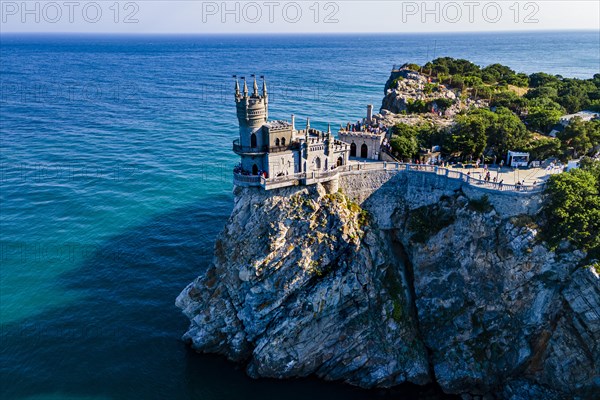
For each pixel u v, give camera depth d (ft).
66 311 216.95
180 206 311.06
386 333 199.31
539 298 186.19
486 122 243.60
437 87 385.70
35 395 175.83
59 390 178.19
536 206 189.57
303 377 199.21
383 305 201.57
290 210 197.67
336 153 210.79
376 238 210.38
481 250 194.70
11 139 453.58
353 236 201.77
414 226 209.97
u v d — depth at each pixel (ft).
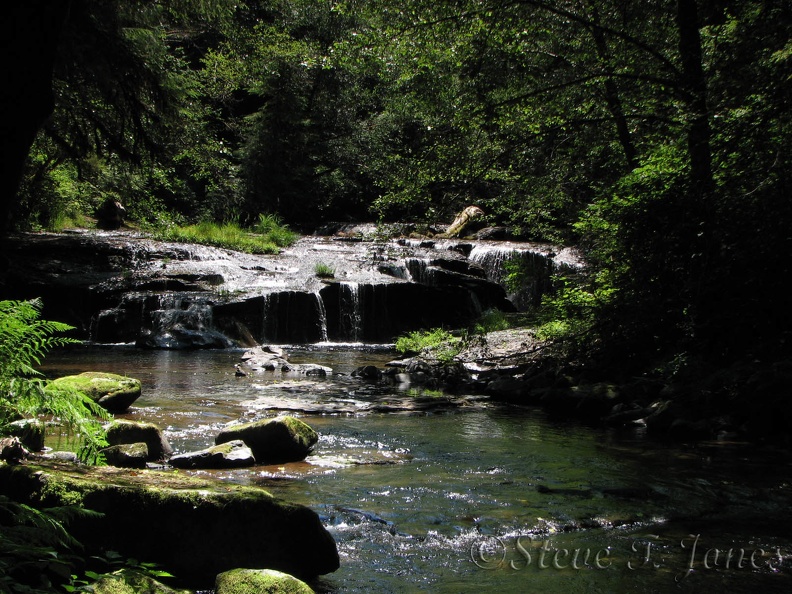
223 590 11.07
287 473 20.61
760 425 27.73
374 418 30.48
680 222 34.45
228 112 127.44
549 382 36.88
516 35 43.65
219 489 13.02
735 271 32.89
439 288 73.82
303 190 114.93
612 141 49.06
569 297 40.22
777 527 16.79
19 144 15.19
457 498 18.61
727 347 33.53
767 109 31.89
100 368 44.88
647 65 42.80
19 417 18.02
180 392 35.96
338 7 49.78
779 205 31.71
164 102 46.19
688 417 28.66
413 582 13.21
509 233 93.40
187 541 12.34
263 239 87.35
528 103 43.65
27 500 12.26
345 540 15.28
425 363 44.19
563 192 51.26
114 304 63.36
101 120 49.49
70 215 90.89
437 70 47.09
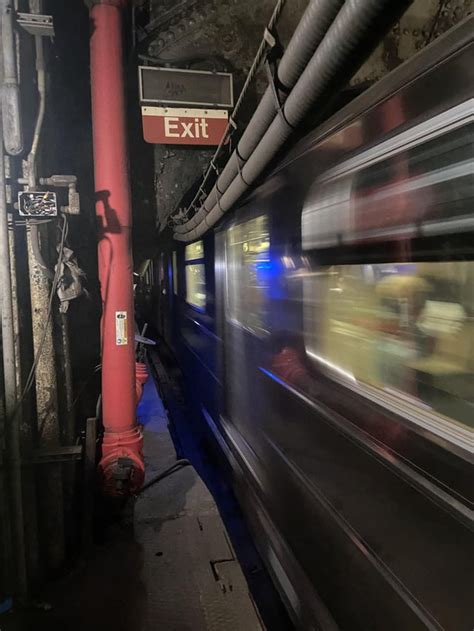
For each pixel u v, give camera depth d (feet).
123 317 8.74
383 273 5.54
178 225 20.07
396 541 5.06
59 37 8.55
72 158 9.23
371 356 5.82
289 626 9.11
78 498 8.68
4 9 6.02
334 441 6.64
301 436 7.97
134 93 11.91
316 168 7.06
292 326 8.31
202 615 6.77
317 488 7.29
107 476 8.45
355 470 6.02
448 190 4.25
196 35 11.55
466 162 4.00
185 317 24.21
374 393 5.66
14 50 6.15
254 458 11.19
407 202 4.88
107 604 7.01
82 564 7.94
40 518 7.47
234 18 11.56
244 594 7.19
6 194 6.35
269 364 9.85
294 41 4.89
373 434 5.57
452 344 4.44
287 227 8.42
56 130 8.14
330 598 6.82
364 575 5.80
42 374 7.20
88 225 10.02
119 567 7.86
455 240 4.18
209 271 16.93
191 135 11.57
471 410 4.17
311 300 7.50
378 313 5.67
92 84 8.63
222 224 14.44
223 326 14.74
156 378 26.91
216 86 11.60
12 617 6.66
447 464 4.25
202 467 16.75
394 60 10.99
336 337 6.72
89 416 9.98
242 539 12.08
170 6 11.28
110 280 8.61
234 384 13.44
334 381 6.71
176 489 10.58
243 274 12.03
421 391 4.88
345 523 6.31
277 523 9.39
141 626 6.57
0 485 6.47
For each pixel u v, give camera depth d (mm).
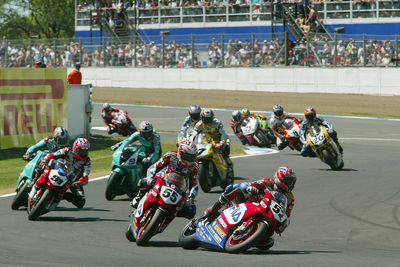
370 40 153125
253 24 184375
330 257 30172
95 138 89188
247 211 29797
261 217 29750
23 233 35594
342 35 156750
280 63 164000
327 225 40906
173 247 32469
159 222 32188
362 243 36000
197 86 170250
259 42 166250
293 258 29547
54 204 39844
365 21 171250
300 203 48062
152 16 198250
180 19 194375
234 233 30406
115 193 47594
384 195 51500
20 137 74938
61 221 39500
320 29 175250
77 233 35969
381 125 110188
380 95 148750
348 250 33375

### BRIEF
Without including a single picture, restate all of the data word for word.

### WRITTEN ANSWER
For each pixel u v, give camera depth d (ft).
66 311 216.95
180 206 311.06
386 333 199.31
539 298 186.19
486 122 243.60
437 87 385.70
35 395 175.83
59 390 178.19
536 206 189.57
303 377 199.21
383 305 201.57
290 210 197.67
336 153 210.79
376 238 210.38
481 250 194.70
11 139 453.58
353 236 201.77
414 226 209.97
u v d — depth at each pixel (ft).
223 590 11.07
287 473 20.61
760 425 27.73
374 418 30.48
680 222 34.45
228 112 127.44
549 382 36.88
516 35 43.65
219 489 13.02
735 271 32.89
439 288 73.82
303 190 114.93
612 141 49.06
569 297 40.22
777 527 16.79
19 144 15.19
457 498 18.61
727 347 33.53
767 109 31.89
100 368 44.88
647 65 42.80
19 417 18.02
180 392 35.96
338 7 49.78
779 205 31.71
164 102 46.19
688 417 28.66
413 582 13.21
509 233 93.40
187 541 12.34
263 239 87.35
528 103 43.65
27 500 12.26
345 540 15.28
425 363 44.19
563 192 51.26
114 304 63.36
101 120 49.49
70 215 90.89
437 70 47.09
For each pixel u v, give camera depth d (feet).
123 317 8.74
383 273 5.54
178 225 20.07
396 541 5.06
59 37 8.55
72 158 9.23
371 356 5.82
289 626 9.11
78 498 8.68
4 9 6.02
334 441 6.64
301 436 7.97
134 93 11.91
316 168 7.06
292 326 8.31
202 615 6.77
317 488 7.29
107 476 8.45
355 470 6.02
448 190 4.25
196 35 11.55
466 162 4.00
185 317 24.21
374 393 5.66
14 50 6.15
254 458 11.19
407 202 4.88
107 604 7.01
82 564 7.94
40 518 7.47
234 18 11.56
244 594 7.19
6 194 6.35
269 364 9.85
294 41 4.89
373 434 5.57
452 344 4.44
287 227 8.42
56 130 8.14
330 598 6.82
364 575 5.80
42 374 7.20
88 225 10.02
119 567 7.86
455 240 4.18
209 271 16.93
191 135 11.57
471 410 4.17
311 300 7.50
378 313 5.67
92 84 8.63
222 224 14.44
223 326 14.74
156 378 26.91
216 86 11.60
12 617 6.66
447 464 4.25
202 467 16.75
394 60 10.99
336 337 6.72
89 416 9.98
242 539 12.08
170 6 11.28
110 280 8.61
234 384 13.44
334 381 6.71
176 489 10.58
243 274 12.03
421 391 4.88
345 523 6.31
277 523 9.39
141 626 6.57
0 485 6.47
For each pixel u v, give camera depth d (mm).
370 40 153125
253 24 184375
330 257 30172
95 138 89188
247 211 29797
261 217 29750
23 233 35594
342 35 156750
280 63 164000
327 225 40906
173 247 32469
159 222 32188
362 243 36000
197 86 170250
259 42 166250
293 258 29547
54 204 39844
365 21 171250
300 203 48062
152 16 198250
180 19 194375
234 233 30406
115 193 47594
384 195 51500
20 137 74938
61 221 39500
320 29 175250
77 233 35969
381 125 110188
380 95 148750
348 250 33375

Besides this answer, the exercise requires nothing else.